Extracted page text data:
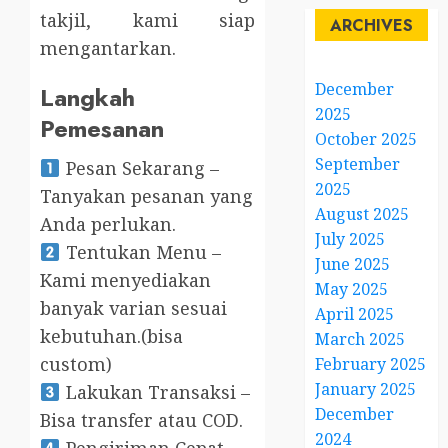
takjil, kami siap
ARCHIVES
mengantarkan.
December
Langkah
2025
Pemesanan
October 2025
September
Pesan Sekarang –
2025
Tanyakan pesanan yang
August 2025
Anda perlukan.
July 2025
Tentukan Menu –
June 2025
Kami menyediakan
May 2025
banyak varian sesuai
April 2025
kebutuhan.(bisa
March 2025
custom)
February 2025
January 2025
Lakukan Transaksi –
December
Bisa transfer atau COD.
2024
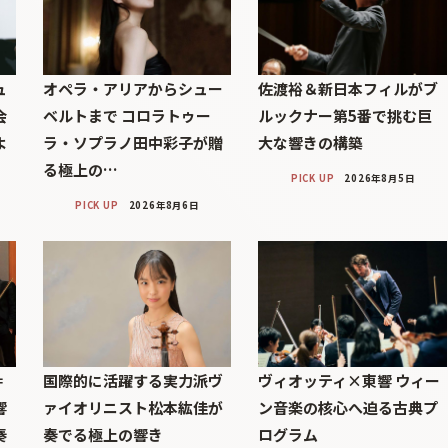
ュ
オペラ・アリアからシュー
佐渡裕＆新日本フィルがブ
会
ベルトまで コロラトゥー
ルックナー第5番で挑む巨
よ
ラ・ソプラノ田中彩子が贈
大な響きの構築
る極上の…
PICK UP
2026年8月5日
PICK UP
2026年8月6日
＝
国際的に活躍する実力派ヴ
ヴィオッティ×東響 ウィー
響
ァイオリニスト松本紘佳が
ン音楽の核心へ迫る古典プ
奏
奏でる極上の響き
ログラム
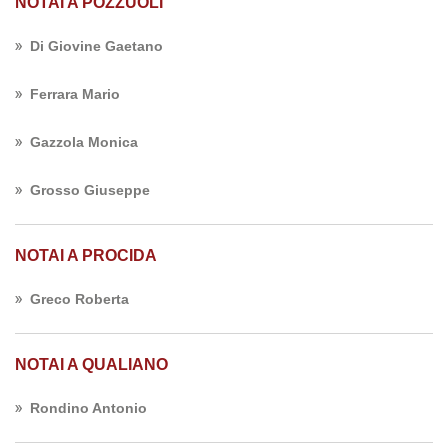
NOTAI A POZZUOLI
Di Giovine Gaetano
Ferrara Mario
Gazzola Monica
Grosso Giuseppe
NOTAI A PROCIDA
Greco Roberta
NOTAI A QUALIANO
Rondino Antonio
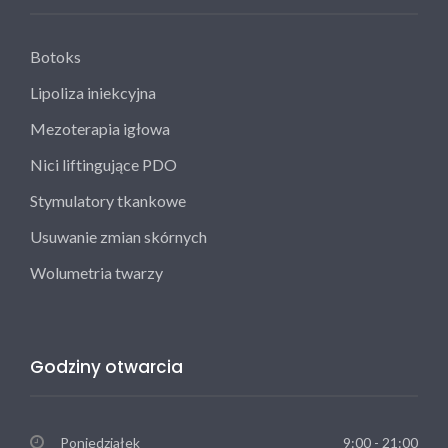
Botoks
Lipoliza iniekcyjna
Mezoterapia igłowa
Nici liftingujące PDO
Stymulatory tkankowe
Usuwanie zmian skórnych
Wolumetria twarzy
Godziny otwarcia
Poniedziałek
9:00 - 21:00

...

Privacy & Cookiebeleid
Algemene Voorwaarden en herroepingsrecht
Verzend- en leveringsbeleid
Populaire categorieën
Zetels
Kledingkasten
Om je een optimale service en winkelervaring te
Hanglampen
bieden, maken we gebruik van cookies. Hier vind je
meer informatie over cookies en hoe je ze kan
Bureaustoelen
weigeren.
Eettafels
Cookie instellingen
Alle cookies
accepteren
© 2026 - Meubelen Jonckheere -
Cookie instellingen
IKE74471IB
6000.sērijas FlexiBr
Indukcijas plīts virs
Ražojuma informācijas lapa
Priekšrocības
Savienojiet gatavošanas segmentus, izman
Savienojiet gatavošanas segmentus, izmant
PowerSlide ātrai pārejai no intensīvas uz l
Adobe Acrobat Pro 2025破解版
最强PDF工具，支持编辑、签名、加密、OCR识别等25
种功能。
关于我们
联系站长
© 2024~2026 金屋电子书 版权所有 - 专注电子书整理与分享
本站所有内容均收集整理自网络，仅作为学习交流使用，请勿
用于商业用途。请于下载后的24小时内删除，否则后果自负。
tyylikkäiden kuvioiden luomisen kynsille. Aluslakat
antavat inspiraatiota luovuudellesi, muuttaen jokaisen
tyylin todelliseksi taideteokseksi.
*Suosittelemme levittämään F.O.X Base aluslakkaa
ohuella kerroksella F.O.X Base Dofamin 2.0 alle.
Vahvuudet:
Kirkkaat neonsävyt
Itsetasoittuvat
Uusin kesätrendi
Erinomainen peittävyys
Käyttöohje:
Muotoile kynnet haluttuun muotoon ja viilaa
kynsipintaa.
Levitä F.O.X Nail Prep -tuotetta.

Work item:
Reproduce every line of the data above from the line containing "takjil, kami siap" down to the line containing "Lakukan Transaksi –", including both of those lines, and give nothing else.

Answer space:
takjil, kami siap
ARCHIVES
mengantarkan.
December
Langkah
2025
Pemesanan
October 2025
September
Pesan Sekarang –
2025
Tanyakan pesanan yang
August 2025
Anda perlukan.
July 2025
Tentukan Menu –
June 2025
Kami menyediakan
May 2025
banyak varian sesuai
April 2025
kebutuhan.(bisa
March 2025
custom)
February 2025
January 2025
Lakukan Transaksi –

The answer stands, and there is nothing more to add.